_What to work on_
Word for word, repeat all of the entries.

_Stored entries_
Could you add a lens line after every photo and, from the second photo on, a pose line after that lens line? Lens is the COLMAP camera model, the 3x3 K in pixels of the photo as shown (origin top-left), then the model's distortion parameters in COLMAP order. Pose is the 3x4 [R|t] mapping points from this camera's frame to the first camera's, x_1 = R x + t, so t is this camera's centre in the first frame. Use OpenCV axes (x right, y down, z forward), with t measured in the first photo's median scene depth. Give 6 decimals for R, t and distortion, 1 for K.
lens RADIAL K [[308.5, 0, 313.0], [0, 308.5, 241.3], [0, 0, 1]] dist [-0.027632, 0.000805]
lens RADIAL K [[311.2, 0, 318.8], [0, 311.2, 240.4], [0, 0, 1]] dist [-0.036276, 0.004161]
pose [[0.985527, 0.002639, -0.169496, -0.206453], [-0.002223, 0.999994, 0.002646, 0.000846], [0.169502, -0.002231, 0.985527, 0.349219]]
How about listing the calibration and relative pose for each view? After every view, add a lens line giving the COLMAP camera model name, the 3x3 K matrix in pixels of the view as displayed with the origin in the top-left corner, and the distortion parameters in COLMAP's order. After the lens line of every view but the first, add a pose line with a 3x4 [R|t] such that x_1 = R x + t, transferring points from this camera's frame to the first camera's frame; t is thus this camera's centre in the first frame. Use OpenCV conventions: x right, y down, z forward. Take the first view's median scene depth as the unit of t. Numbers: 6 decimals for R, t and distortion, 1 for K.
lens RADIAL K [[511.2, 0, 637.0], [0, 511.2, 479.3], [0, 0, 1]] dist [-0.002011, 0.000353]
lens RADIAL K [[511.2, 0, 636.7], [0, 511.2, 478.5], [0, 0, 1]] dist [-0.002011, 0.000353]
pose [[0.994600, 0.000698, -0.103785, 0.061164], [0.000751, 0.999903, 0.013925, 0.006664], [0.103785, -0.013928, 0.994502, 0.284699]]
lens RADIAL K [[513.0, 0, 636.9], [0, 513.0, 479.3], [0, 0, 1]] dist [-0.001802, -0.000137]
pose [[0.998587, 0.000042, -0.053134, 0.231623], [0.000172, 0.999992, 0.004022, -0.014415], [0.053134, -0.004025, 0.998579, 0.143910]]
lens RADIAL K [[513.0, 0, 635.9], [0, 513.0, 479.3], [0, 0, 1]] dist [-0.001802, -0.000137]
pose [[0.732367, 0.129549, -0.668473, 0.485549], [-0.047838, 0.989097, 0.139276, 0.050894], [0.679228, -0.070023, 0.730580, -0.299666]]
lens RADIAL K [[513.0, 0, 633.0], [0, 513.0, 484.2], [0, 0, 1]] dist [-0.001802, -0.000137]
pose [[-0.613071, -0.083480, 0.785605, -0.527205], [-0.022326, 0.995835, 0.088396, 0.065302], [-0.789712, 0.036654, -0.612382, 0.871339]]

_Task result_
Could you add a lens line after every photo and, from the second photo on, a pose line after that lens line? Lens is the COLMAP camera model, the 3x3 K in pixels of the photo as shown (origin top-left), then the model's distortion parameters in COLMAP order. Pose is the 3x4 [R|t] mapping points from this camera's frame to the first camera's, x_1 = R x + t, so t is this camera's centre in the first frame. Use OpenCV axes (x right, y down, z forward), with t measured in the first photo's median scene depth. Give 6 decimals for R, t and distortion, 1 for K.
lens RADIAL K [[308.5, 0, 313.0], [0, 308.5, 241.3], [0, 0, 1]] dist [-0.027632, 0.000805]
lens RADIAL K [[311.2, 0, 318.8], [0, 311.2, 240.4], [0, 0, 1]] dist [-0.036276, 0.004161]
pose [[0.985527, 0.002639, -0.169496, -0.206453], [-0.002223, 0.999994, 0.002646, 0.000846], [0.169502, -0.002231, 0.985527, 0.349219]]
How about listing the calibration and relative pose for each view? After every view, add a lens line giving the COLMAP camera model name, the 3x3 K matrix in pixels of the view as displayed with the origin in the top-left corner, and the distortion parameters in COLMAP's order. After the lens line of every view but the first, add a pose line with a 3x4 [R|t] such that x_1 = R x + t, transferring points from this camera's frame to the first camera's frame; t is thus this camera's centre in the first frame. Use OpenCV conventions: x right, y down, z forward. Take the first view's median scene depth as the unit of t. Numbers: 6 decimals for R, t and distortion, 1 for K.
lens RADIAL K [[511.2, 0, 637.0], [0, 511.2, 479.3], [0, 0, 1]] dist [-0.002011, 0.000353]
lens RADIAL K [[511.2, 0, 636.7], [0, 511.2, 478.5], [0, 0, 1]] dist [-0.002011, 0.000353]
pose [[0.994600, 0.000698, -0.103785, 0.061164], [0.000751, 0.999903, 0.013925, 0.006664], [0.103785, -0.013928, 0.994502, 0.284699]]
lens RADIAL K [[513.0, 0, 636.9], [0, 513.0, 479.3], [0, 0, 1]] dist [-0.001802, -0.000137]
pose [[0.998587, 0.000042, -0.053134, 0.231623], [0.000172, 0.999992, 0.004022, -0.014415], [0.053134, -0.004025, 0.998579, 0.143910]]
lens RADIAL K [[513.0, 0, 635.9], [0, 513.0, 479.3], [0, 0, 1]] dist [-0.001802, -0.000137]
pose [[0.732367, 0.129549, -0.668473, 0.485549], [-0.047838, 0.989097, 0.139276, 0.050894], [0.679228, -0.070023, 0.730580, -0.299666]]
lens RADIAL K [[513.0, 0, 633.0], [0, 513.0, 484.2], [0, 0, 1]] dist [-0.001802, -0.000137]
pose [[-0.613071, -0.083480, 0.785605, -0.527205], [-0.022326, 0.995835, 0.088396, 0.065302], [-0.789712, 0.036654, -0.612382, 0.871339]]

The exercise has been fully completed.